Auparavant, le mauvais œil avait prise sur Joseph
Pourtant, à ses débuts, il y avait peu d’hommes qui fussent plus que Joseph sujets au mauvais œil ! En raison de ses dons particuliers – qui, à ce qu’il semble, dépassaient nettement ceux de ses frères –, et en raison de l’amour que lui vouait son père, ses frères le jalousaient terriblement, au point qu’ils en vinrent à projeter de le tuer. Quand donc ce projet funeste se forma-t-il dans leur esprit ? Au moment où, envoyé par son père, Joseph venait au-devant d’eux pour s’enquérir de leurs nouvelles. La conséquence fut dramatique : du statut de fils bien aimé, Joseph passa à celui d’esclave.

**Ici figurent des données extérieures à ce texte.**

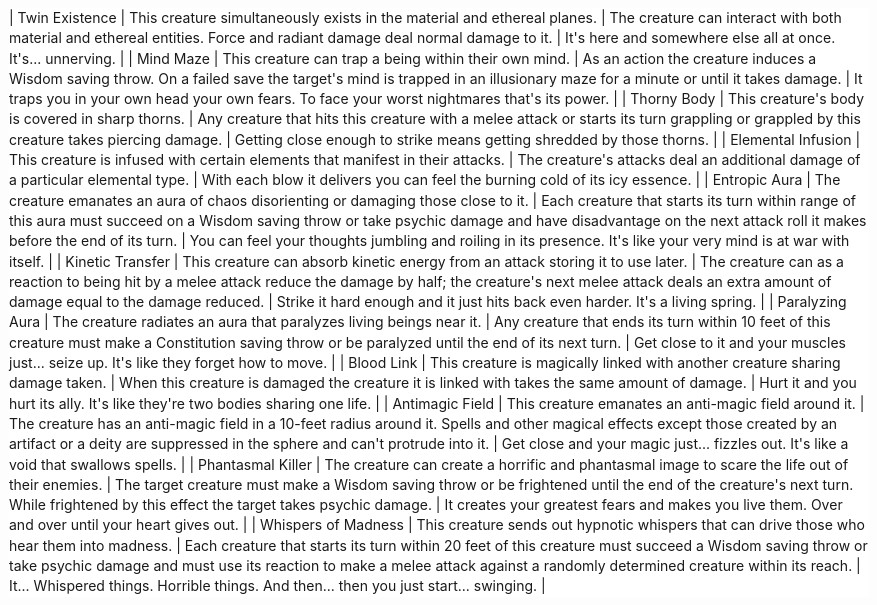 | Twin Existence          | This creature simultaneously exists in the material and ethereal planes.                                                            | The creature can interact with both material and ethereal entities. Force and radiant damage deal normal damage to it.                                                                                                                 | It's here and somewhere else all at once. It's... unnerving.                                                     |
| Mind Maze               | This creature can trap a being within their own mind.                                                                               | As an action the creature induces a Wisdom saving throw. On a failed save the target's mind is trapped in an illusionary maze for a minute or until it takes damage.                                                                   | It traps you in your own head your own fears. To face your worst nightmares that's its power.                    |
| Thorny Body             | This creature's body is covered in sharp thorns.                                                                                    | Any creature that hits this creature with a melee attack or starts its turn grappling or grappled by this creature takes piercing damage.                                                                                              | Getting close enough to strike means getting shredded by those thorns.                                           |
| Elemental Infusion      | This creature is infused with certain elements that manifest in their attacks.                                                      | The creature's attacks deal an additional damage of a particular elemental type.                                                                                                                                                       | With each blow it delivers you can feel the burning cold of its icy essence.                                     |
| Entropic Aura           | The creature emanates an aura of chaos disorienting or damaging those close to it.                                                  | Each creature that starts its turn within range of this aura must succeed on a Wisdom saving throw or take psychic damage and have disadvantage on the next attack roll it makes before the end of its turn.                           | You can feel your thoughts jumbling and roiling in its presence. It's like your very mind is at war with itself. |
| Kinetic Transfer        | This creature can absorb kinetic energy from an attack storing it to use later.                                                     | The creature can as a reaction to being hit by a melee attack reduce the damage by half; the creature's next melee attack deals an extra amount of damage equal to the damage reduced.                                                 | Strike it hard enough and it just hits back even harder. It's a living spring.                                   |
| Paralyzing Aura         | The creature radiates an aura that paralyzes living beings near it.                                                                 | Any creature that ends its turn within 10 feet of this creature must make a Constitution saving throw or be paralyzed until the end of its next turn.                                                                                  | Get close to it and your muscles just... seize up. It's like they forget how to move.                            |
| Blood Link              | This creature is magically linked with another creature sharing damage taken.                                                       | When this creature is damaged the creature it is linked with takes the same amount of damage.                                                                                                                                          | Hurt it and you hurt its ally. It's like they're two bodies sharing one life.                                    |
| Antimagic Field         | This creature emanates an anti-magic field around it.                                                                               | The creature has an anti-magic field in a 10-feet radius around it. Spells and other magical effects except those created by an artifact or a deity are suppressed in the sphere and can't protrude into it.                           | Get close and your magic just... fizzles out. It's like a void that swallows spells.                             |
| Phantasmal Killer       | The creature can create a horrific and phantasmal image to scare the life out of their enemies.                                     | The target creature must make a Wisdom saving throw or be frightened until the end of the creature's next turn. While frightened by this effect the target takes psychic damage.                                                       | It creates your greatest fears and makes you live them. Over and over until your heart gives out.                |
| Whispers of Madness     | This creature sends out hypnotic whispers that can drive those who hear them into madness.                                          | Each creature that starts its turn within 20 feet of this creature must succeed a Wisdom saving throw or take psychic damage and must use its reaction to make a melee attack against a randomly determined creature within its reach. | It... Whispered things. Horrible things. And then... then you just start... swinging.                            |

En Égypte aussi, le mauvais œil eut prise sur lui, inspirant à la femme de son maître la passion de sa beauté. Or c’est précisément parce qu’il domina son instinct et se garda de fauter envers son maître que cette femme le dénonça, prétendant qu’il avait tenté d’abuser d’elle – et qu’il fut condamné à la prison à perpétuité.
Du gouffre du mauvais œil, il sut se relever
Cependant, grâce à son attachement à l’Éternel et à sa destinée particulière, Joseph continua de développer sa foi et ses dons. Malgré toutes les déceptions qui l’avaient frappé, il persista à marcher dans les voies de l’Éternel, qui est bon et bienfaisant pour tous. En prison, il aidait les autres détenus ; quand il fut conduit chez Pharaon, il rechercha l’intérêt de toute l’Égypte ; même de ses frères, qui l’avaient vendu comme esclave, il ne se vengea pas, mais il leur fut bienfaisant, les nourrit avec bienveillance. Il mérita ainsi de s’élever très au-delà des accusations du mauvais œil, et pava le chemin de tous ceux qui veulent être fidèles à leur propre voie – œuvrer avec grandeur, au nom du Ciel, sans crainte du mauvais œil.
Conseil contre le mauvais œil : suivre la voie de Joseph
Nous voyons donc que, pour se protéger du mauvais œil, le bon conseil est de marcher dans les pas de Joseph, qui, avec foi et attachement envers Dieu, accomplissait toutes ses œuvres au nom du Ciel, et qui, lors même qu’il réussit à interpréter les rêves de Pharaon, attribua sa réussite à Dieu seul. Grâce à cela, il s’éleva au-delà du champ d’influence du mauvais œil. Il s’attacha ainsi à son destin, sans tirer profit de ce qui ne lui appartenait pas, ni rechercher les honneurs en accomplissant de bonnes actions. Il se protégea ainsi du mauvais œil, à l’image des poissons, cachés par la mer qui les recouvre.
En d’autres termes, celui qui ne se laisse pas influencer négativement par son entourage, qui ne demande pas la reconnaissance des autres, ni de faveurs de leur part, et qui ne leur tient pas rancune de leurs mauvaises actions à son encontre, ne saurait être touché par le mauvais œil.